TASKS TO PERFORM.
**1)** Name every paint manufacturer mentioned in the forum thread on paint frustration.
**2)** In the records, switch "по математике" to "по физике" and write out the record lines again with nothing else changed. Leave the pictures out.

DOCUMENT EXCERPT.

────

# Paint Frustration



## Ambaryerno (Dec 28, 2022)

As I'm getting back into the hobby I'm running into a problem I never used to have to deal with when I was younger: Finding paint. In the past, I almost exclusively used Testors Model Master, because they had just about EVERY FS color imaginable. But now that they've cancelled the Model Master line I'm finding myself stuck trying to find the colors I'm needing.

Does anyone know if there's a manufacturer out there — anywhere — that has a full line of FS or ANA paints since Testors killed their Model Master line? Right now I'm having to piece together paints from multiple manufacturers (some from AK, others from MIG, and a couple more from Vallejo) to get everything I'm looking for. Plus, I'm having to order from multiple different online stores, because I can't find one shop that covers it all! However, the REAL problem is there's some I can't find at all, or the colors aren't actually CORRECT.

IE, trying to find FS 11136/ANA 509, which is supposed to be gloss, comes up in every chart I can find as matte. As far as I can tell, no one has a GLOSS Insignia Red at all. Meanwhile some manufacturers consider Semi-gloss Sea Blue (FS 25042/ANA 606) and Non-Specular Sea Blue (FS 35042/ANA 607) to be the same color, even though there's actually a bigger difference than just the finish (ANA 606 is a darker color).

Acrylic/Water-based would be preferable because I'm going to be doing some hairspray chipping.

────

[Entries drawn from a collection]
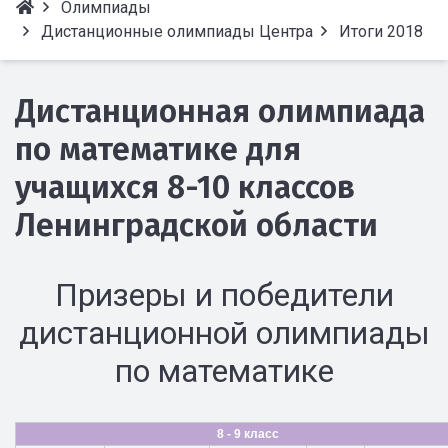
Олимпиады
Дистанционные олимпиады Центра
Итоги 2018
Дистанционная олимпиада
по математике для
учащихся 8-10 классов
Ленинградской области
Призеры и победители
дистанционной олимпиады
по математике
8 - 9 класс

────

WRITTEN RESPONSES.
**1)** Testors, AK, MIG, Vallejo

**2)**
Олимпиады
Дистанционные олимпиады Центра
Итоги 2018
Дистанционная олимпиада
по физике для
учащихся 8-10 классов
Ленинградской области
Призеры и победители
дистанционной олимпиады
по физике
8 - 9 класс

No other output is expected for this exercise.